Work request 1:
In the episode summary, what role does Slade give the amygdala that makes it central to his ideas?
Work request 2:
Quote the episode summary from "Slade describes a" to "on his website.".

From the High Desert

A Cultural History of Art Bell

Thumbnail for June 30, 1999: The Brain & Cloudbusting - Neil Slade

June 30, 1999: The Brain & Cloudbusting - Neil Slade

Jun 30, 1999
2h 20m
0:00 / 0:00
Art Bell welcomes brain researcher Neil Slade, a student of pioneering neuroscientist T.D.A. Lingo, for a deep exploration of untapped human brain potential. Slade explains the three-layered structure of the brain, from the survival-oriented reptile brain through the emotional mammal brain to the advanced primate frontal lobes, and introduces the amygdala as a master switch that directs neural energy either backward into fear responses or forward into creativity and higher consciousness.

Slade describes a simple visualization technique he calls clicking the amygdala forward, in which a person imagines tickling the front of the almond-shaped organ located one inch inside each temple. He claims this practice can produce waves of pleasure, heightened intuition, and dramatically improved fortune. The conversation turns to cloud busting, where Slade explains that focused frontal lobe energy directed at a cumulus cloud can cause it to dissipate within minutes, with video evidence posted on his website.

Supplied material:
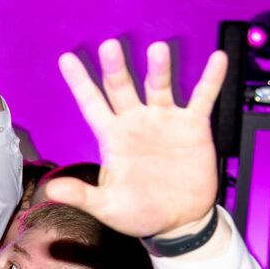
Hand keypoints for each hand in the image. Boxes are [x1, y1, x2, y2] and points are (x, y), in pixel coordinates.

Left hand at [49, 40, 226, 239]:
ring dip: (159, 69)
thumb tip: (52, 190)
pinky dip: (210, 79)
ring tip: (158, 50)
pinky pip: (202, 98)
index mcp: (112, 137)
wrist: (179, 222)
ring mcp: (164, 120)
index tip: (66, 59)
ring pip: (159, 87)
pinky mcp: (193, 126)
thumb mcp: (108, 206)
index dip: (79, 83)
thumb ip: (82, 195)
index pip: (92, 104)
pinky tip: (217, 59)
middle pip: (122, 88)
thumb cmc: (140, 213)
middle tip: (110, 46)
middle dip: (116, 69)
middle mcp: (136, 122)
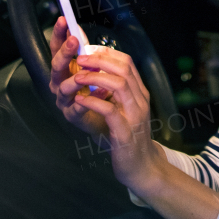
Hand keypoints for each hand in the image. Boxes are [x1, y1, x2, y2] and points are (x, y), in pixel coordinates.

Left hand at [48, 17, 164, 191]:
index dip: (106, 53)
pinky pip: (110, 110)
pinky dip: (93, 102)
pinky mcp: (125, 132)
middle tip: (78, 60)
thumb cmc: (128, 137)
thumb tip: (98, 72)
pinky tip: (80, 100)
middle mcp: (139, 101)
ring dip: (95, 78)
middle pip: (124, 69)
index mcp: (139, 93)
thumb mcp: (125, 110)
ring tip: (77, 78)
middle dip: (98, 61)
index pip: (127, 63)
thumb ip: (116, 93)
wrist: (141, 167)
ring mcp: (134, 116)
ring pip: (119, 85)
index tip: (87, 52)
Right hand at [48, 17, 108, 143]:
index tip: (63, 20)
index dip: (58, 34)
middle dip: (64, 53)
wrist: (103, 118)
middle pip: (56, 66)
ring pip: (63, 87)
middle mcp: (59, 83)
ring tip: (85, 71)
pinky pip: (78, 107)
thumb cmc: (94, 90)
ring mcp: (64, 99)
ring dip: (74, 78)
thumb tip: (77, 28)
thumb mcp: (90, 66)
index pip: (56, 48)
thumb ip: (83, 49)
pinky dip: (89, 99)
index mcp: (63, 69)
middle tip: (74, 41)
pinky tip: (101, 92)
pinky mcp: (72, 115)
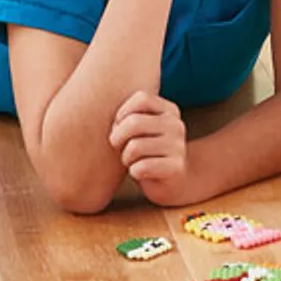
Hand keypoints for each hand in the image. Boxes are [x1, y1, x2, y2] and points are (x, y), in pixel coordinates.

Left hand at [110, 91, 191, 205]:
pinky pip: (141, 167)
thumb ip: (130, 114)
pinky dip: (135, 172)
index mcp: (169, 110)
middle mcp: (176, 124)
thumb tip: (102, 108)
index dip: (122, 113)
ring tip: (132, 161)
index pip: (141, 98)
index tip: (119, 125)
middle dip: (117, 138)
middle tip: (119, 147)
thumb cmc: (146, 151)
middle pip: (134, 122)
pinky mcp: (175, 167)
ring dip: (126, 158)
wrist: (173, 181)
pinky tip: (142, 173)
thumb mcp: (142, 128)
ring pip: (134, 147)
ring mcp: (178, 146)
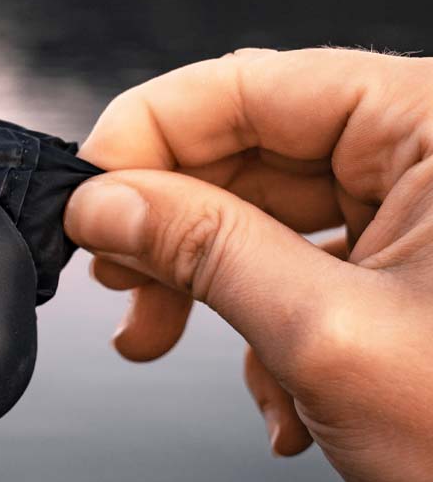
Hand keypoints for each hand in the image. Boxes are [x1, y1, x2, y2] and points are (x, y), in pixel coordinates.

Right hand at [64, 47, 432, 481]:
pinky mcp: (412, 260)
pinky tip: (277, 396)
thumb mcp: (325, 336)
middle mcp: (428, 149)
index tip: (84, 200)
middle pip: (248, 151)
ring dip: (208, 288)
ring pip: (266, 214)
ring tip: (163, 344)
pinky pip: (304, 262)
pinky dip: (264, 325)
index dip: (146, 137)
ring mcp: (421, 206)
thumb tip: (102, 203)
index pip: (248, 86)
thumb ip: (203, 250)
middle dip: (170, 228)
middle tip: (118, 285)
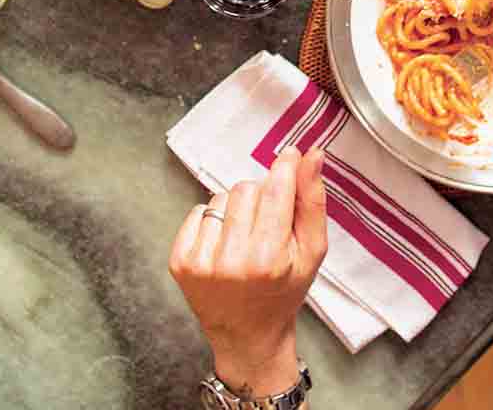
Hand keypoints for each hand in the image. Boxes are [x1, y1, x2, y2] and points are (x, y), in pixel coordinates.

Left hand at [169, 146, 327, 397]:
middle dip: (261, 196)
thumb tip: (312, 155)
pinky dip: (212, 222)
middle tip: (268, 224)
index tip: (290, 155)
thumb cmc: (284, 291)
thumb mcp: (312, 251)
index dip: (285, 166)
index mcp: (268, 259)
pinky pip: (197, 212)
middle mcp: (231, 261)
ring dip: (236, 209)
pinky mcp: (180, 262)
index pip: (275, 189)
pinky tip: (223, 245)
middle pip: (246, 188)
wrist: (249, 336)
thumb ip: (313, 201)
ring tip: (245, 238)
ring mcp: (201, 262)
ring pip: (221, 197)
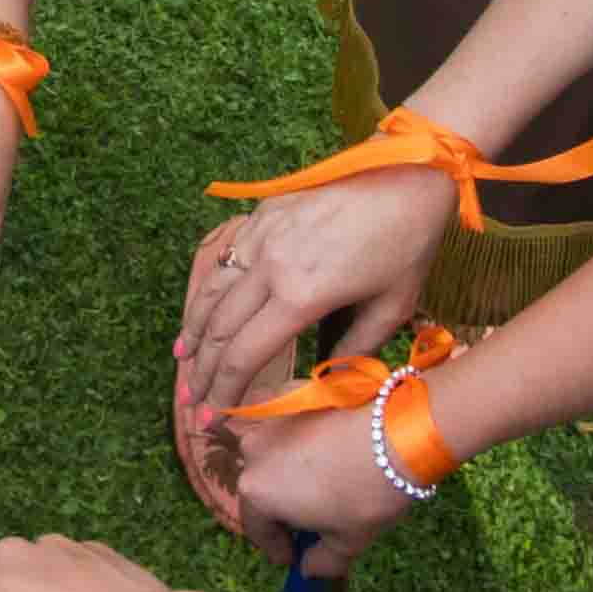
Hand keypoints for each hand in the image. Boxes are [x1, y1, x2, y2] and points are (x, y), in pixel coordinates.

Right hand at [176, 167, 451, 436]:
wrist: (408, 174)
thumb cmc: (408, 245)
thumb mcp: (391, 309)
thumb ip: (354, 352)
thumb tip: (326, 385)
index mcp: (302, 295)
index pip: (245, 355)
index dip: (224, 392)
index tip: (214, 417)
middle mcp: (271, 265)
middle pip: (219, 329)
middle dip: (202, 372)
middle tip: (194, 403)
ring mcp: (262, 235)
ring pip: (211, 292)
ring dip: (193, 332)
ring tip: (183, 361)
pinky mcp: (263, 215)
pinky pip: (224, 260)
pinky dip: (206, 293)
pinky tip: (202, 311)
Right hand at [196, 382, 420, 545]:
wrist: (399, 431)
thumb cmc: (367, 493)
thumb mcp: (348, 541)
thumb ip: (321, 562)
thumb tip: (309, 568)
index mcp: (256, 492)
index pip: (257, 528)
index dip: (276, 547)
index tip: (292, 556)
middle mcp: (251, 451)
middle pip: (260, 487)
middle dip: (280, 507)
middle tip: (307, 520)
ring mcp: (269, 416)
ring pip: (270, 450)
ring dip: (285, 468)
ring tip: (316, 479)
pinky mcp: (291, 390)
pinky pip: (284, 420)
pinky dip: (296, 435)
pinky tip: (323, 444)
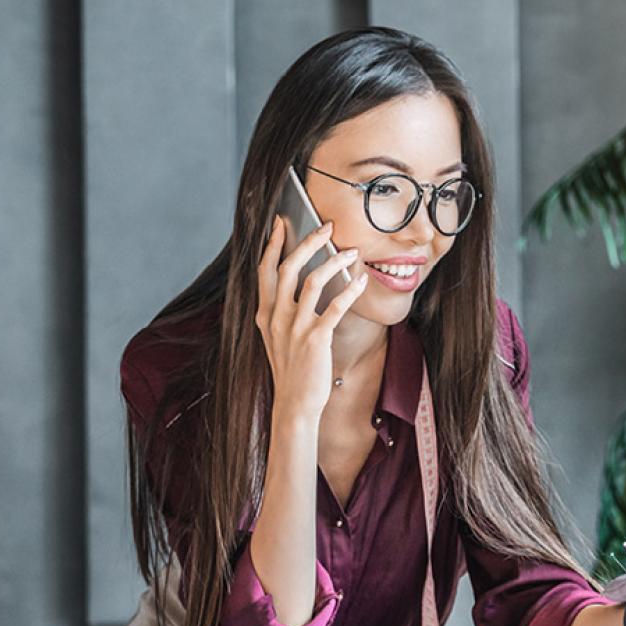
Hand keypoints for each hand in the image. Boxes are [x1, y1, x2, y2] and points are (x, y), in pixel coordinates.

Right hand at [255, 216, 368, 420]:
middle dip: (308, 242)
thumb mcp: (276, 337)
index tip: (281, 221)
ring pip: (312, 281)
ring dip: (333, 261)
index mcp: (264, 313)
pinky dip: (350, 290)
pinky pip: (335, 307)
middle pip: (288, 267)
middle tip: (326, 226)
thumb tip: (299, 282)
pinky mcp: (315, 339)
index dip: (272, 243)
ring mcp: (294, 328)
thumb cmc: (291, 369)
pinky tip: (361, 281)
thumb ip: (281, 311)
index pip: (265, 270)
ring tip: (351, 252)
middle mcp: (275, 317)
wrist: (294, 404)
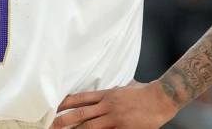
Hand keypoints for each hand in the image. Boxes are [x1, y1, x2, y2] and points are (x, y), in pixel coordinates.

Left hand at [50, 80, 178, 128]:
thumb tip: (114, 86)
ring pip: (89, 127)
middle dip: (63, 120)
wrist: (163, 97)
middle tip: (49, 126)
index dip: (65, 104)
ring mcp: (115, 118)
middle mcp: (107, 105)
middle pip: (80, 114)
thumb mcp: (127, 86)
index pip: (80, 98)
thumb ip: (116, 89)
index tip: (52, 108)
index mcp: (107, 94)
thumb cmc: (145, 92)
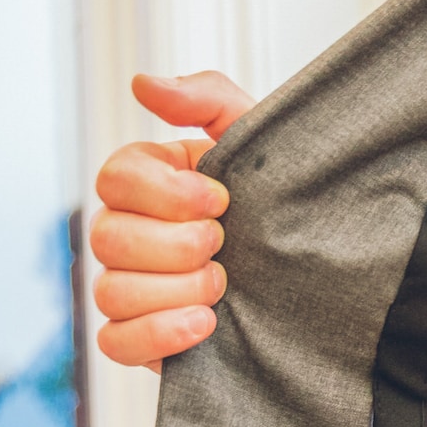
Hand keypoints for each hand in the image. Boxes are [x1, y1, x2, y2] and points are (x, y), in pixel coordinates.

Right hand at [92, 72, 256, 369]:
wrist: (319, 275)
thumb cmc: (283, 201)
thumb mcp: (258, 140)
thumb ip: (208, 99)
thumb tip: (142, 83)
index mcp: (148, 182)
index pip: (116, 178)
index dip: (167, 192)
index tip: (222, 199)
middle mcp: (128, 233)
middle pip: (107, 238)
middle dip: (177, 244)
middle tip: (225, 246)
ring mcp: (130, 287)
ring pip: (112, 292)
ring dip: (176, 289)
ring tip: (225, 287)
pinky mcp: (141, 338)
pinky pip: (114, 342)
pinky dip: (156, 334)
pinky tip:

Written answer 1:
Slade presents the amygdala as a master switch that sends neural energy either backward into fear responses or forward into creativity and higher consciousness.

Written answer 2:
Slade describes a simple visualization technique he calls clicking the amygdala forward, in which a person imagines tickling the front of the almond-shaped organ located one inch inside each temple. He claims this practice can produce waves of pleasure, heightened intuition, and dramatically improved fortune. The conversation turns to cloud busting, where Slade explains that focused frontal lobe energy directed at a cumulus cloud can cause it to dissipate within minutes, with video evidence posted on his website.